Source material below:
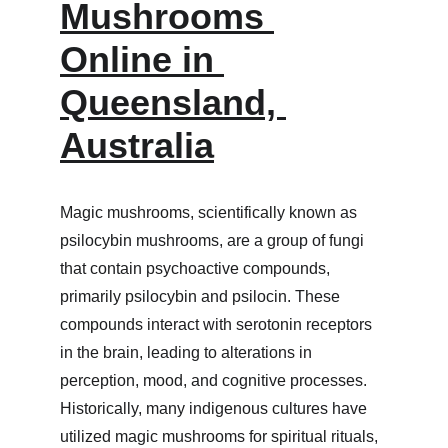
Mushrooms 
Online in 
Queensland, 
Australia
Magic mushrooms, scientifically known as 
psilocybin mushrooms, are a group of fungi 
that contain psychoactive compounds, 
primarily psilocybin and psilocin. These 
compounds interact with serotonin receptors 
in the brain, leading to alterations in 
perception, mood, and cognitive processes. 
Historically, many indigenous cultures have 
utilized magic mushrooms for spiritual rituals, 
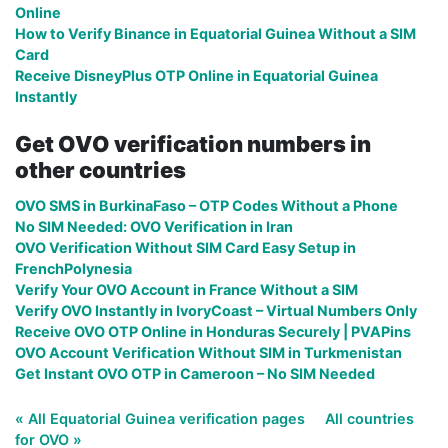
Online
How to Verify Binance in Equatorial Guinea Without a SIM
Card
Receive DisneyPlus OTP Online in Equatorial Guinea
Instantly
Get OVO verification numbers in
other countries
OVO SMS in BurkinaFaso – OTP Codes Without a Phone
No SIM Needed: OVO Verification in Iran
OVO Verification Without SIM Card Easy Setup in
FrenchPolynesia
Verify Your OVO Account in France Without a SIM
Verify OVO Instantly in IvoryCoast – Virtual Numbers Only
Receive OVO OTP Online in Honduras Securely | PVAPins
OVO Account Verification Without SIM in Turkmenistan
Get Instant OVO OTP in Cameroon – No SIM Needed
« All Equatorial Guinea verification pages
All countries
for OVO »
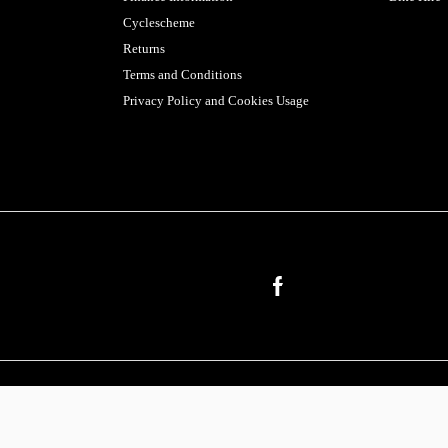
Cyclescheme
Returns
Terms and Conditions
Privacy Policy and Cookies Usage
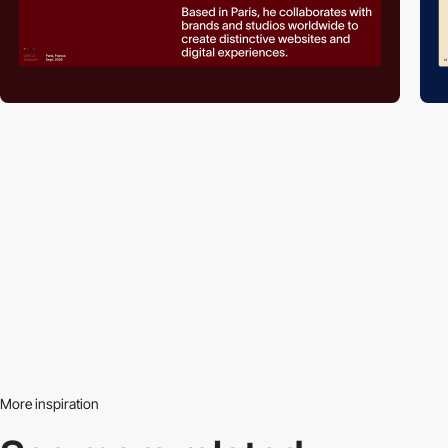
More inspiration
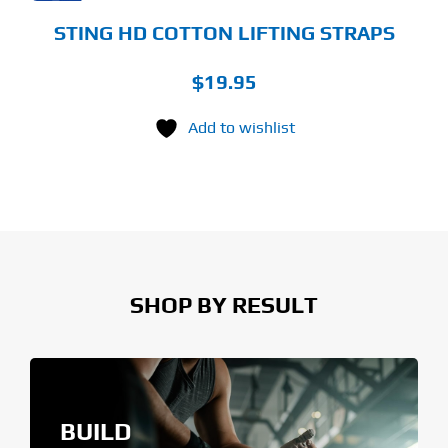
STING HD COTTON LIFTING STRAPS
$
19.95
Add to wishlist
SHOP BY RESULT
BUILD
End of Source material.
*Problem details*
Each entry is to be returned precisely as it appears, but the pictures are to be dropped.

*Response*
Mushrooms 
Online in 
Queensland, 
Australia
Magic mushrooms, scientifically known as 
psilocybin mushrooms, are a group of fungi 
that contain psychoactive compounds, 
primarily psilocybin and psilocin. These 
compounds interact with serotonin receptors 
in the brain, leading to alterations in 
perception, mood, and cognitive processes. 
Historically, many indigenous cultures have 
utilized magic mushrooms for spiritual rituals, 
Online
How to Verify Binance in Equatorial Guinea Without a SIM
Card
Receive DisneyPlus OTP Online in Equatorial Guinea
Instantly
Get OVO verification numbers in
other countries
OVO SMS in BurkinaFaso – OTP Codes Without a Phone
No SIM Needed: OVO Verification in Iran
OVO Verification Without SIM Card Easy Setup in
FrenchPolynesia
Verify Your OVO Account in France Without a SIM
Verify OVO Instantly in IvoryCoast – Virtual Numbers Only
Receive OVO OTP Online in Honduras Securely | PVAPins
OVO Account Verification Without SIM in Turkmenistan
Get Instant OVO OTP in Cameroon – No SIM Needed
« All Equatorial Guinea verification pages
All countries
for OVO »
Cyclescheme
Returns
Terms and Conditions
Privacy Policy and Cookies Usage
More inspiration
STING HD COTTON LIFTING STRAPS
$
19.95
Add to wishlist
SHOP BY RESULT
BUILD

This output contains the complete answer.